Walmart, Home Depot, and Verizon have been questioned about using secret surveillance scores but remain tight lipped.
As of June 2019, a consumer advocacy group submitted a plea to the Federal Trade Commission to stop secret surveillance scores.
“Those scores, according to the group, are generated based on data about consumers collected by “a shadowy group of privacy-busting firms that operate in dark recesses of the American marketplace.”
“This petition highlights a disturbing evolution in how consumers’ data is deployed against them,” leaders of the group “#Represent” write in a 38-page complaint to the FTC”. “Major American corporations, including online and retail businesses, employers and landlords are using Secret Surveillance Scores to charge some people higher prices for the same product than others, to provide some people with better customer services than others, to deny some consumers the right to purchase services or buy or return products while allowing others to do so and even to deny people housing and jobs,”

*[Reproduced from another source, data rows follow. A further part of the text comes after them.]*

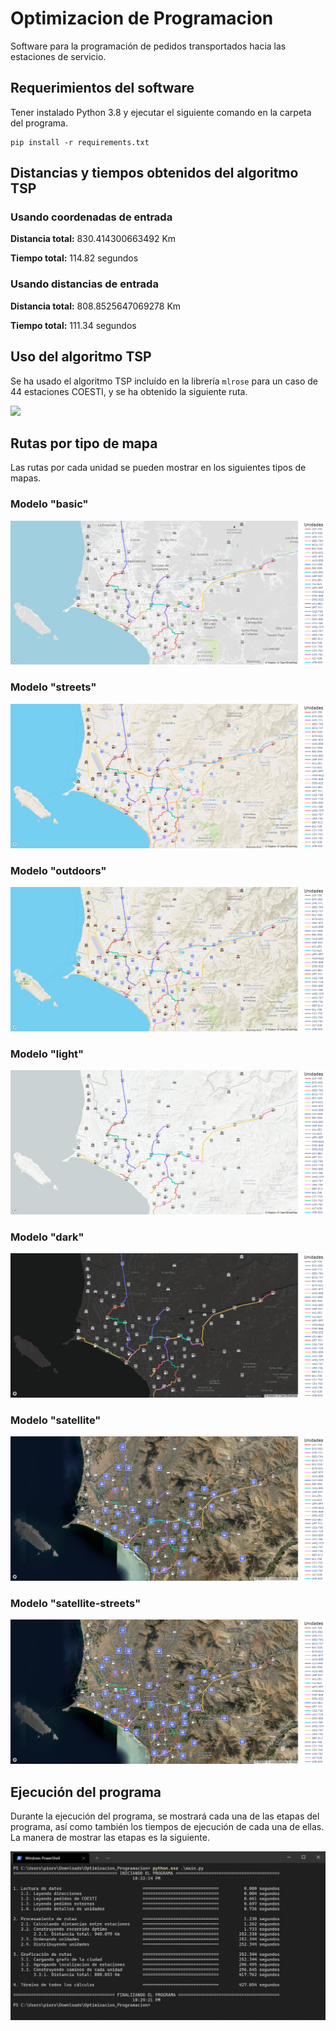 # Optimizacion de Programacion
Software para la programación de pedidos transportados hacia las estaciones de servicio.

## Requerimientos del software
Tener instalado Python 3.8 y ejecutar el siguiente comando en la carpeta del programa.
```
pip install -r requirements.txt
```

## Distancias y tiempos obtenidos del algoritmo TSP
### Usando coordenadas de entrada
**Distancia total:** 830.414300663492 Km

**Tiempo total:** 114.82 segundos

### Usando distancias de entrada
**Distancia total:** 808.8525647069278 Km

**Tiempo total:** 111.34 segundos

## Uso del algoritmo TSP
Se ha usado el algoritmo TSP incluído en la librería ```mlrose``` para un caso de 44 estaciones COESTI, y se ha
obtenido la siguiente ruta.

![](imagenes_mapas/recorrido-TSP.gif)

## Rutas por tipo de mapa
Las rutas por cada unidad se pueden mostrar en los siguientes tipos de mapas.

### Modelo "basic"
![](imagenes_mapas/rutas-basic.png "Modelo basic")

### Modelo "streets"
![](imagenes_mapas/rutas-streets.png "Modelo streets")

### Modelo "outdoors"
![](imagenes_mapas/rutas-outdoors.png "Modelo outdoors")

### Modelo "light"
![](imagenes_mapas/rutas-light.png "Modelo light")

### Modelo "dark"
![](imagenes_mapas/rutas-dark.png "Modelo dark")

### Modelo "satellite"
![](imagenes_mapas/rutas-satellite.png "Modelo satellite")

### Modelo "satellite-streets"
![](imagenes_mapas/rutas-satellite-streets.png "Modelo satellite-streets")

## Ejecución del programa
Durante la ejecución del programa, se mostrará cada una de las etapas del
programa, así como también los tiempos de ejecución de cada una de ellas. La manera
de mostrar las etapas es la siguiente.

![](imagenes_mapas/ejecucion-programa.png)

Consumer profitability score: Using factors like your income, one company sells a score which predicts how likely you will be to pay your debts. The higher your score, the more likely you are to be a “profitable” customer (and a target of marketers).
Churn score: Many companies, such as wireless carriers and cable companies, create scores that predict how likely you are to take your business to a competitor. Get deemed a flight risk, and you may be offered a better deal. On the flip side, get labeled a stable customer and you may end up paying higher rates.
Job security score: One company sells a score that uses employment and unemployment data, economic trends and forecasts to predict the probability that you will lose your job, and as a result is not able to pay your bills.
Medication adherence score: Do you always follow your doctor’s orders? Or do you skip a pill here and there? One firm sells a score that predicts the likelihood you will follow a prescription plan, based on factors ranging from age to home ownership, that is designed to let pharmacies and insurers know when a patient is at risk and needs a medication reminder.
As long as the score does not use your own protected health information, it would not be protected by privacy laws.
Fraud scores: Widely used by retailers, credit card issuers and other companies, fraud scores indicate whether a consumer may be posing as someone else or attempting to perpetuate a fraud of some sort.
Custom scores: Some retailers create their own custom scores using sophisticated analysis of their massive databases of customer purchases and demographic information. The most famous example: Target’s pregnancy predictor score, which used a consumer’s shopping history to predict that she was pregnant even before she had told family members.
Law enforcement scores: A variety of government scores are used for safety, anti-terrorism and other law enforcement purposes, but very little is known about how this information is used, the report stated.
These practices are deceptive and consumers at the very least, should be fully informed on companies utilizing internal rating systems and understand how a score is formulated. Unfortunately, that is easier said, than done.